Holger Palmgren asintió con la cabeza.

– Me lo dijo Lisbeth. Creo que es importante que le cuente esta historia a alguien, por si me muero súbitamente, cosa que no sería tan improbable.

– ¿Lisbeth? ¿Cómo es posible que ella supiera de su existencia?

– Es su padre. -En un principio, a Mikael le costó entender lo que Holger Palmgren acababa de comunicarle. Luego, asimiló sus palabras.

– ¿Qué diablos está diciendo?

– Zalachenko llegó aquí en los años setenta. Era una especie de refugiado político o algo así, nunca me ha quedado muy clara la historia y Lisbeth siempre se ha mostrado muy reacia a entrar en detalles. Era un tema del que se negaba a hablar.

«Su certificado de nacimiento. Padre desconocido.»

– Zalachenko es el padre de Lisbeth -repitió Mikael.

– Durante los años que hace que la conozco, tan sólo en una ocasión -más o menos un mes antes de que yo sufriera el derrame cerebral- me contó lo que ocurrió. Lo que entendí viene a ser lo siguiente. Zalachenko llegó a Suecia a mediados de los años setenta. Conoció a la madre de Lisbeth en 1977, se hicieron novios y tuvieron dos hijas.

– ¿Dos?

– Lisbeth y su hermana Camilla. Son gemelas.

– ¡Dios mío! ¿Quiere decir que hay otra como ella?

– Son muy diferentes. Pero ésa es otra historia. La madre de Lisbeth se llamaba en realidad Agneta Sofía Sjölander. Tenía diecisiete años cuando conoció a Alexander Zalachenko. Ignoro los detalles, aunque, por lo que pude deducir, no era una joven muy independiente y representaba una presa fácil para un hombre mayor y más experimentado. Se quedó impresionada y se enamoró perdidamente de él.

– Entiendo.

– Zalachenko resultó ser cualquier cosa menos simpatico. Él era mucho mayor que ella y supongo que lo que buscaba era una mujer que estuviera siempre dispuesta y poco más.

– Creo que tiene razón.

– Ella, como era natural, se imaginaba un futuro seguro a su lado, pero a él no le interesaba en absoluto el matrimonio. Nunca se casaron. Sin embargo, en 1979, ella cambió su nombre de Sjölander a Salander.
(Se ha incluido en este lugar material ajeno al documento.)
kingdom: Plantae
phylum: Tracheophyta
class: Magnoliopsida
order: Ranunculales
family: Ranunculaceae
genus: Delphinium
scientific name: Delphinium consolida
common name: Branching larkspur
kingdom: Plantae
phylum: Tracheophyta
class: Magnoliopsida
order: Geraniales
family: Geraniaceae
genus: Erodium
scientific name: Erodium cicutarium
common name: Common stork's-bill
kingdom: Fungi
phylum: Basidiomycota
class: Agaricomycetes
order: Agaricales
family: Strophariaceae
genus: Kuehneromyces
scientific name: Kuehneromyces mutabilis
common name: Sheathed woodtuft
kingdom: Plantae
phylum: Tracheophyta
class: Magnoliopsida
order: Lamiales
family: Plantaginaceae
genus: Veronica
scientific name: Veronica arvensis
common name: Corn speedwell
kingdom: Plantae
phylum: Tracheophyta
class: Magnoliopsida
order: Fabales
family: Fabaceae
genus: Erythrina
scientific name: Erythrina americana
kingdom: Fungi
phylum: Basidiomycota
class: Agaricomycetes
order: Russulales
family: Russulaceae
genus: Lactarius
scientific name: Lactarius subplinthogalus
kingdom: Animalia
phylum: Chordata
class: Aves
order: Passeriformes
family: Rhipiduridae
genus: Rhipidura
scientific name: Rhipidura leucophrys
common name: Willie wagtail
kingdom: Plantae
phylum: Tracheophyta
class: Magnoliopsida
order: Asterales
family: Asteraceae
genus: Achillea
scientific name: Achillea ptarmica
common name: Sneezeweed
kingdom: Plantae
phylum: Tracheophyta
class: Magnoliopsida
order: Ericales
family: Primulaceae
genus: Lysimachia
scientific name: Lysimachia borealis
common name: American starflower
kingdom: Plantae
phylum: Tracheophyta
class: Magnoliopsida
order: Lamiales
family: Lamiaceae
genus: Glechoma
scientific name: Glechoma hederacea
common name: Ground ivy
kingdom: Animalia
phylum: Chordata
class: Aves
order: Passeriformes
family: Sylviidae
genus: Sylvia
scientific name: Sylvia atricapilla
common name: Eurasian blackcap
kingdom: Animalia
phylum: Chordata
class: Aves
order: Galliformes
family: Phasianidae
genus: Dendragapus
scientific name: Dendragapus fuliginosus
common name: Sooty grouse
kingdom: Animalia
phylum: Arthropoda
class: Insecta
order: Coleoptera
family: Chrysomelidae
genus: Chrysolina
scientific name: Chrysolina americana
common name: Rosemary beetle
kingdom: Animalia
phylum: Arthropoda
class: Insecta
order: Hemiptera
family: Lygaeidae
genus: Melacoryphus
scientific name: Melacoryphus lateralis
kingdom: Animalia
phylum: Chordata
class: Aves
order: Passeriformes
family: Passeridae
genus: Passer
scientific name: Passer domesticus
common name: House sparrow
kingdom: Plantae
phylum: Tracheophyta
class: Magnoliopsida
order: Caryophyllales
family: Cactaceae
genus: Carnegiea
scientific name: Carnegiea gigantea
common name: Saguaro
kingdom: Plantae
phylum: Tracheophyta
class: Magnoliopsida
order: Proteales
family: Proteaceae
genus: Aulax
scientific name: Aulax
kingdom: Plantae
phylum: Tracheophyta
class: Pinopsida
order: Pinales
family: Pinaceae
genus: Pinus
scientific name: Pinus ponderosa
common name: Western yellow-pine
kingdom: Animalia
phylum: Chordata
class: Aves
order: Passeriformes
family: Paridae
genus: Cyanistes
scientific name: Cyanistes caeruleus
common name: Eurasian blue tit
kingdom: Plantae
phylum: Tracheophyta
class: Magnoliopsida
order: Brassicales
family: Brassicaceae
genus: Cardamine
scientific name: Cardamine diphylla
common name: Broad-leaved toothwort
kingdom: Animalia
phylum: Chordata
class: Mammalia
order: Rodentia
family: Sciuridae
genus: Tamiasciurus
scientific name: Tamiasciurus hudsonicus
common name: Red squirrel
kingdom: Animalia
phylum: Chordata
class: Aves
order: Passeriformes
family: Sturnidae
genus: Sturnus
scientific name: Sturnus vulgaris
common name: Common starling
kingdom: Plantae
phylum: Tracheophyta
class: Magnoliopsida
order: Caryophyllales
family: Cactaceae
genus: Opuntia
Tal vez fuera su manera de manifestar que se pertenecían.

– ¿Qué quiere decir?

– Zala. «Salander.»

– ¡Dios mío! -exclamó Mikael.

– Empecé a investigarlo poco antes de caer enfermo. Ella tenía derecho a adoptar el nombre porque su madre, o sea, la abuela de Lisbeth, se llamaba, de hecho, Salander. Lo que ocurrió después fue que, con el tiempo, Zalachenko resultó ser un psicópata de tomo y lomo. Se emborrachaba y maltrataba de un modo salvaje a Agneta. Por lo que tengo entendido, continuó con los malos tratos durante toda la infancia de las niñas. Hasta donde Lisbeth recuerda, Zalachenko aparecía y desaparecía sin previo aviso. A veces, se ausentaba largos períodos de tiempo para acabar regresando a Lundagatan cuando menos lo esperaban. Y siempre sucedía lo mismo. Zalachenko venía para beber y acostarse con ella, y terminaba torturando a Agneta Salander de distintas maneras. Los detalles que Lisbeth contaba sugerían que no sólo se trataba de maltrato físico. Iba armado y mostraba una actitud amenazadora, a la que había que añadir ingredientes de sadismo y terror psicológico. Tengo entendido que, con los años, las cosas no hicieron más que empeorar. La madre de Lisbeth vivió la mayor parte de los años noventa aterrorizada.

– ¿Pegaba también a las niñas?

– No. Al parecer no tenía el más mínimo interés por ellas. Apenas las saludaba. La madre solía mandarlas al cuarto pequeño en cuanto Zalachenko se presentaba y no podían salir sin su permiso. En alguna ocasión le dio un tortazo a Lisbeth o a su hermana, pero más que nada porque molestaban o porque las pilló por allí en medio. Toda la violencia iba dirigida a la madre.

– ¡Joder! Pobre Lisbeth.

Holger Palmgren asintió con la cabeza.

– Todo esto me lo contó Lisbeth aproximadamente un mes antes de que me diera el derrame. Fue la primera vez que habló sin trabas de lo que pasó. Acababa de decidirme a terminar, de una vez por todas, con esa tontería de su declaración de incapacidad. Lisbeth es tan inteligente como tú o como yo, así que lo preparé todo para que el tribunal revisara el caso. Luego, tuve el derrame y cuando me desperté estaba aquí.